• _Source text_:
Block device interface could use some work

Theodre Ts'o (tytso@mit.edu)
Mon, 4 Nov 1996 09:30:35 -0500


I'm currently writing a tutorial for the USENIX/USELINUX conference,
"How to write device drivers for Linux". As a result, I've had to dive
into kernel abstractions which I haven't seriously looked at since, oh,
the 1.0/1.2 kernel days.

After looking at the code (fortunately, I had not just eaten), I've come
to the conclusion that the block driver code could use some serious
rototilling. Unlike the tty or SCSI abstraction, there are
device-dependent sections of code in blk.h, ll_rw_blk.h, and other
routines spread across the block device abstraction. The abstraction
boundary itself is not particularily clean, as the SCSI devices, the
CD-ROM devices, and the IDE device drivers feel free to violate the
abstraction boundary and directly muck with the request queue directly,
for performance reasons. (What this probably means is that some of the
things they are trying to do should be incorporated into the blk.h
abstraction.) As a final example, the end_request() function is a
statically defined function defined in blk.h, which is replicated for
each device driver.

More seriously, the block driver interface is extremely fragile in the
face of device errors. Take a look at the definition of end_request()
in blk.h; if there is an error, there is an (incorrect) attempt to try
to adjust the request parameters, which is absolutely pointless since
the current request will then be thrown away at end of this function.

• _Provided material_:
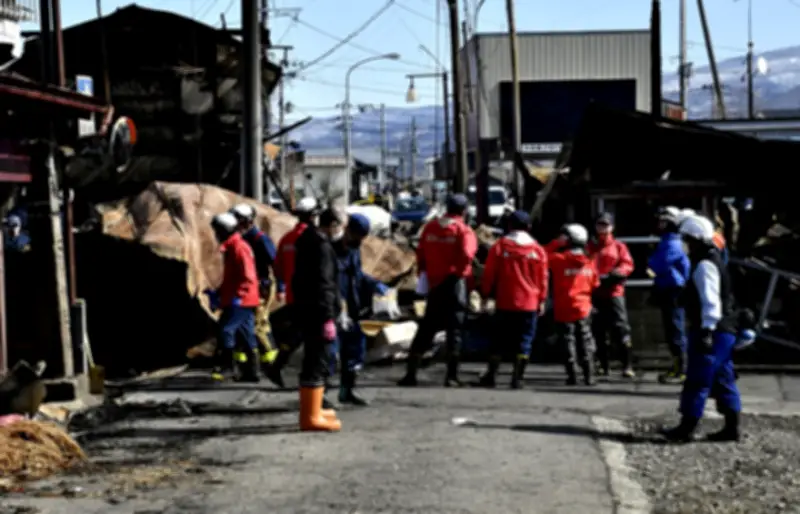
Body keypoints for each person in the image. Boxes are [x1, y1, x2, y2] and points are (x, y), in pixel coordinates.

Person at [662, 214, 742, 443]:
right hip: (725, 330)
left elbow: (710, 301)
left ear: (695, 239)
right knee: (723, 377)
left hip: (711, 330)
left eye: (687, 239)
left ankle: (687, 428)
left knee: (698, 378)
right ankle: (731, 426)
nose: (685, 243)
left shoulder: (704, 264)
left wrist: (706, 330)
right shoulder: (715, 258)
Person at [397, 193, 478, 387]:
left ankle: (410, 374)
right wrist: (460, 272)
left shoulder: (431, 227)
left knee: (427, 328)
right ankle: (451, 377)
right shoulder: (463, 230)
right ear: (464, 211)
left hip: (435, 284)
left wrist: (426, 274)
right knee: (454, 330)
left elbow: (421, 254)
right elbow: (467, 255)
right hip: (455, 283)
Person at [478, 210, 548, 389]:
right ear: (529, 227)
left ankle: (491, 376)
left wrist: (485, 295)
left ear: (509, 226)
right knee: (525, 340)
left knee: (498, 340)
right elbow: (543, 278)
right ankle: (518, 378)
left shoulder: (500, 246)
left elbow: (489, 274)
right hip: (530, 303)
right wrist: (542, 300)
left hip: (505, 301)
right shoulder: (537, 250)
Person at [292, 206, 344, 432]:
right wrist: (328, 317)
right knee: (317, 361)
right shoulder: (321, 247)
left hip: (307, 308)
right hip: (317, 312)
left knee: (314, 359)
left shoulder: (307, 241)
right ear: (332, 225)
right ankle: (311, 416)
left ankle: (313, 411)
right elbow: (324, 285)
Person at [332, 213, 390, 405]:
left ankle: (347, 391)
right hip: (335, 307)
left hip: (353, 307)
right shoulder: (332, 248)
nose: (360, 241)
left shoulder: (354, 249)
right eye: (358, 236)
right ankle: (319, 396)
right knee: (329, 354)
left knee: (355, 351)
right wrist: (338, 306)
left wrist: (374, 285)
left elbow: (356, 275)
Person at [265, 197, 319, 388]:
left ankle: (279, 366)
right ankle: (309, 379)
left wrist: (283, 286)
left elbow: (278, 268)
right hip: (311, 296)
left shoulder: (287, 239)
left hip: (293, 295)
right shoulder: (313, 238)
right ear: (313, 216)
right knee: (310, 337)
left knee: (296, 334)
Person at [206, 212, 261, 382]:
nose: (216, 234)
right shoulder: (231, 248)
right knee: (246, 334)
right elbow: (232, 278)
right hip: (239, 298)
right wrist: (219, 293)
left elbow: (248, 276)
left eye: (218, 231)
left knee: (225, 329)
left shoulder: (239, 248)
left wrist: (238, 297)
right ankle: (252, 372)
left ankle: (228, 367)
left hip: (242, 300)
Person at [545, 224, 600, 385]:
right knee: (586, 338)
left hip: (564, 306)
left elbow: (541, 255)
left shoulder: (559, 260)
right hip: (583, 306)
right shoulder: (590, 261)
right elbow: (595, 283)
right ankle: (590, 374)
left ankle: (573, 375)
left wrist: (556, 243)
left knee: (567, 340)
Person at [230, 203, 279, 367]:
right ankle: (246, 363)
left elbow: (275, 264)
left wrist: (280, 287)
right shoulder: (241, 239)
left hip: (261, 286)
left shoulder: (260, 240)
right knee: (245, 322)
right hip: (247, 286)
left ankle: (272, 360)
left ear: (246, 221)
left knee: (259, 323)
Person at [588, 212, 636, 378]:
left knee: (621, 328)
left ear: (612, 227)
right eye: (600, 224)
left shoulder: (618, 246)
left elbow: (628, 264)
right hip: (595, 292)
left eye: (606, 224)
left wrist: (618, 273)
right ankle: (603, 364)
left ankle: (627, 365)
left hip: (614, 292)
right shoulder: (590, 247)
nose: (603, 227)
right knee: (598, 329)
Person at [649, 206, 691, 385]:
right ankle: (678, 366)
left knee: (675, 329)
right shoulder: (670, 241)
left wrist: (651, 261)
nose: (659, 224)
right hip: (669, 288)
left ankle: (681, 369)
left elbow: (657, 264)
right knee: (673, 329)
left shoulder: (672, 242)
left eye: (663, 221)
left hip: (673, 290)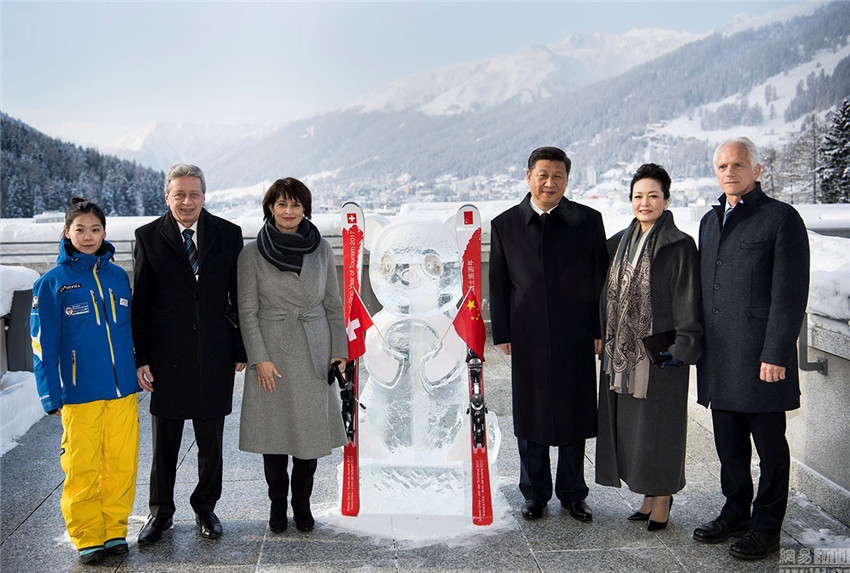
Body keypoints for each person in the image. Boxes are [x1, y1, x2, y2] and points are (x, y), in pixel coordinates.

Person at [694, 137, 810, 560]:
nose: (730, 172)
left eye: (738, 165)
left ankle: (767, 527)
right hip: (720, 358)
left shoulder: (781, 218)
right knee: (729, 445)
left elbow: (791, 293)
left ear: (756, 170)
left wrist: (777, 353)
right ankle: (736, 511)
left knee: (770, 449)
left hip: (762, 359)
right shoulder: (709, 221)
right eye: (722, 166)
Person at [489, 146, 608, 522]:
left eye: (558, 175)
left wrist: (598, 329)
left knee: (575, 413)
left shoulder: (588, 220)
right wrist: (504, 333)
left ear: (567, 179)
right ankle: (535, 493)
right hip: (528, 335)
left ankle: (574, 493)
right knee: (532, 415)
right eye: (543, 175)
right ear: (529, 177)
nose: (550, 182)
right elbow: (500, 283)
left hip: (576, 334)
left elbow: (599, 280)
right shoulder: (506, 224)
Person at [132, 164, 246, 544]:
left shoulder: (228, 234)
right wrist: (141, 357)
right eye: (178, 194)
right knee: (165, 439)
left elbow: (240, 296)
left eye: (193, 193)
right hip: (167, 357)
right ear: (167, 196)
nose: (186, 201)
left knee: (211, 440)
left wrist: (241, 346)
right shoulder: (148, 236)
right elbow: (141, 303)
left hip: (215, 351)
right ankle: (159, 512)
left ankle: (205, 507)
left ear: (204, 196)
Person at [30, 198, 140, 564]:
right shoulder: (52, 283)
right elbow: (42, 344)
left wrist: (140, 367)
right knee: (82, 467)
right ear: (67, 232)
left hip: (122, 391)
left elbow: (130, 331)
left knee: (121, 464)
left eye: (95, 229)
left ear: (105, 232)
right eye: (80, 229)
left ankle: (114, 531)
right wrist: (50, 393)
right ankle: (88, 535)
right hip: (79, 393)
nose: (88, 236)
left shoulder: (117, 277)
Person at [594, 163, 702, 531]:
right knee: (635, 429)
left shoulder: (679, 244)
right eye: (639, 196)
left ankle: (663, 498)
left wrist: (684, 347)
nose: (645, 202)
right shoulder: (618, 243)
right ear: (630, 200)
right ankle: (647, 495)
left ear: (666, 200)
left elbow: (688, 297)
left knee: (661, 428)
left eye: (653, 195)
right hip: (625, 355)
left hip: (662, 352)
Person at [236, 178, 347, 533]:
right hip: (272, 352)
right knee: (276, 435)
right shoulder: (251, 254)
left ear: (306, 209)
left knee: (309, 434)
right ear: (270, 207)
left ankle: (302, 503)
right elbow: (247, 311)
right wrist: (259, 358)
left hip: (314, 349)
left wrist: (338, 352)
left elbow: (333, 302)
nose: (289, 212)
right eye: (282, 204)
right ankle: (276, 505)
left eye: (296, 205)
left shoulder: (322, 249)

• _List of tasks_:
(1) Render this sentence from the post on the Linux block device interface into Spanish: "More seriously, the block driver interface is extremely fragile in the face of device errors."
(2) According to the post on the Linux block device interface, which conference is the device driver tutorial being written for?
(3) Carry on the post about the Linux block device interface, picking up after its final sentence.

• _Your responses_:
(1) Más grave aún, la interfaz de los controladores de bloque es extremadamente frágil ante los errores de dispositivo.

(2) The USENIX/USELINUX conference.

(3)
if (!uptodate) {
printk("end_request: I/O error, dev %s, sector %lu\n",
kdevname(req->rq_dev), req->sector);
/* XXX this is all pointless code XXX */
req->nr_sectors--;
req->nr_sectors &= ~SECTOR_MASK;
req->sector += (BLOCK_SIZE / 512);
req->sector &= ~SECTOR_MASK;
}

Later in the function, all the buffers associated with this request have
the their uptodate flag set to false, indicating that the block was not
read in due to a device error.

Unfortunately (at least for this analysis), the high-level code tries to
merge adjacent requests for performance reasons. Hence, a request may
span a large number of blocks. If there is a bad block is in a middle
of a multi-block request, all of the blocks associated in the
multi-block request will be marked as being in error, even ones which
(a) were in fact successfully read, and (b) those which could have been
successfully read if the device driver had actually tried to read them.

The bottom line is that the Linux block driver abstraction is screaming
for a re-write. I currently have too many Linux projects on my plate
(including the aforementioned USELINUX tutorial which caused me to
notice this problem in the first place), so I'm settling for writing a
note to linux-kernel pointing out the problem. Perhaps some of the
people who are currently maintaining block devices would be willing to
take a look at this? Linus? What do you think?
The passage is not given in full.